The book released on Mayawati's 50th b'day tells all that you wanted to know about her, reports Sunita Aron.

india Updated: Jan 24, 2006 17:46 IST
Sunita Aron
Sunita Aron

Everything you wanted to know about Mayawati, but didn't know whom to ask. It's all (at least, most of it) in her book the BSP leader released on her 50th birthday in Delhi recently.

Mere Sangharshmay Jeevan and Bahujan Movement ka Safarnaama, while silent on the pertinent but delicate question of her personal wealth and other idiosyncrasies, does talk politics in an almost candid manner.

For instance, page 546 of the first part of the book reveals that the BSP supremo is not averse to "adjustments" with the BJP "if it renounces its manuvadi traits and throws out small-time leaders who create rift in the alliance".

On the short-lived alliance with the SP, she says they came together to ensure that the Bahujan Samaj came under one umbrella, under the leadership of someone from the Bahujan Samaj. It failed because of Mulayam's selfish politics, she writes.

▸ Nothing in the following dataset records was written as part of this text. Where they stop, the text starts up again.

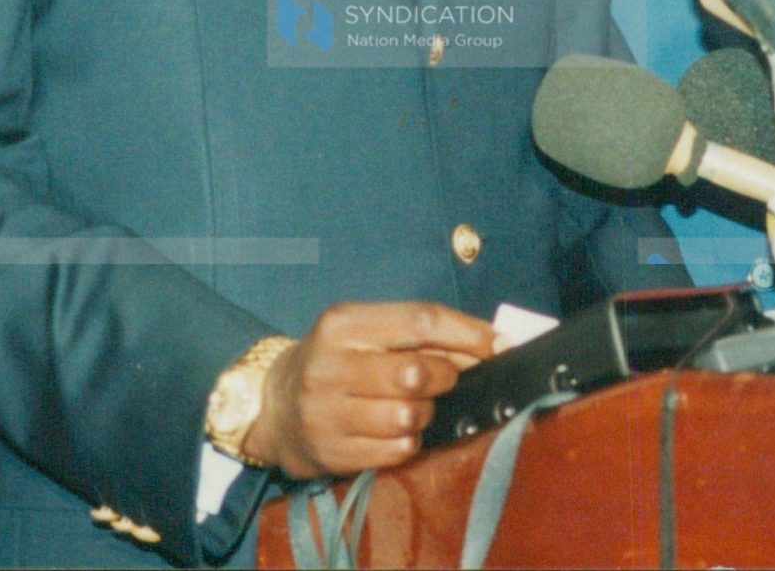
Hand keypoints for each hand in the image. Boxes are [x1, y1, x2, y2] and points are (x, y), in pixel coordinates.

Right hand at [240, 301, 495, 479]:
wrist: (273, 406)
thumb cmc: (337, 361)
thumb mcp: (365, 332)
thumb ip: (421, 335)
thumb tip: (493, 345)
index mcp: (342, 323)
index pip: (420, 321)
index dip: (468, 334)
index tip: (501, 346)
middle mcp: (330, 365)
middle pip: (417, 372)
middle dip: (447, 378)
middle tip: (445, 381)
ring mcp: (326, 413)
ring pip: (410, 416)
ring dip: (427, 414)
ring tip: (415, 407)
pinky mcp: (330, 452)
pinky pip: (397, 451)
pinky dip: (410, 442)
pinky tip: (396, 431)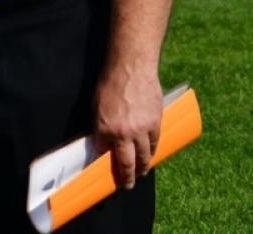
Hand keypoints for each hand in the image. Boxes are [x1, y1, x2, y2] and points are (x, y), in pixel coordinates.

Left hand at [93, 62, 162, 190]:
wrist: (131, 67)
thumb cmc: (110, 82)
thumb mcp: (96, 105)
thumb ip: (100, 125)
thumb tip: (103, 141)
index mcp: (105, 128)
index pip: (105, 153)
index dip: (106, 163)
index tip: (108, 172)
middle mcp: (124, 132)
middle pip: (127, 162)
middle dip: (128, 177)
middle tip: (128, 185)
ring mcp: (142, 129)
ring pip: (145, 156)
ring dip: (143, 167)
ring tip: (141, 172)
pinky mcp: (156, 122)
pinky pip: (155, 142)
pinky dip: (153, 150)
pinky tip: (151, 154)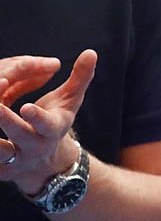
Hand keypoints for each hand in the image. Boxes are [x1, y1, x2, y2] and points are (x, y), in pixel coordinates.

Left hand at [0, 48, 97, 196]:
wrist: (44, 164)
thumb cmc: (53, 124)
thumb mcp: (70, 102)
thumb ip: (80, 78)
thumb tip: (91, 52)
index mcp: (53, 129)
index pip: (48, 124)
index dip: (37, 117)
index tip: (26, 108)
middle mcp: (35, 145)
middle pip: (20, 134)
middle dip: (7, 121)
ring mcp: (16, 159)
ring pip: (0, 151)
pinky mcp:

She wants Congress to treat the Bahujan Samaj better "unlike past leaders". And she demands a public apology from Mulayam for the infamous State Guest House incident.

The 2,000-page book traces Maya's political journey that started with her first meeting with Kanshi Ram sometime in 1977, across her three stints as Chief Minister of Uttar Pradesh and ends with the political message that the interest of the uppercaste was also safe with the BSP.

Reacting to the book, Chief Minister Mulayam Singh Yadav said he would not publicly apologise for something he was not even involved in.

He said he had been magnanimous in ignoring BSP's baseless tirade against him. "Had I been vindictive, Mayawati and some of her ministers would have been in serious trouble," he said.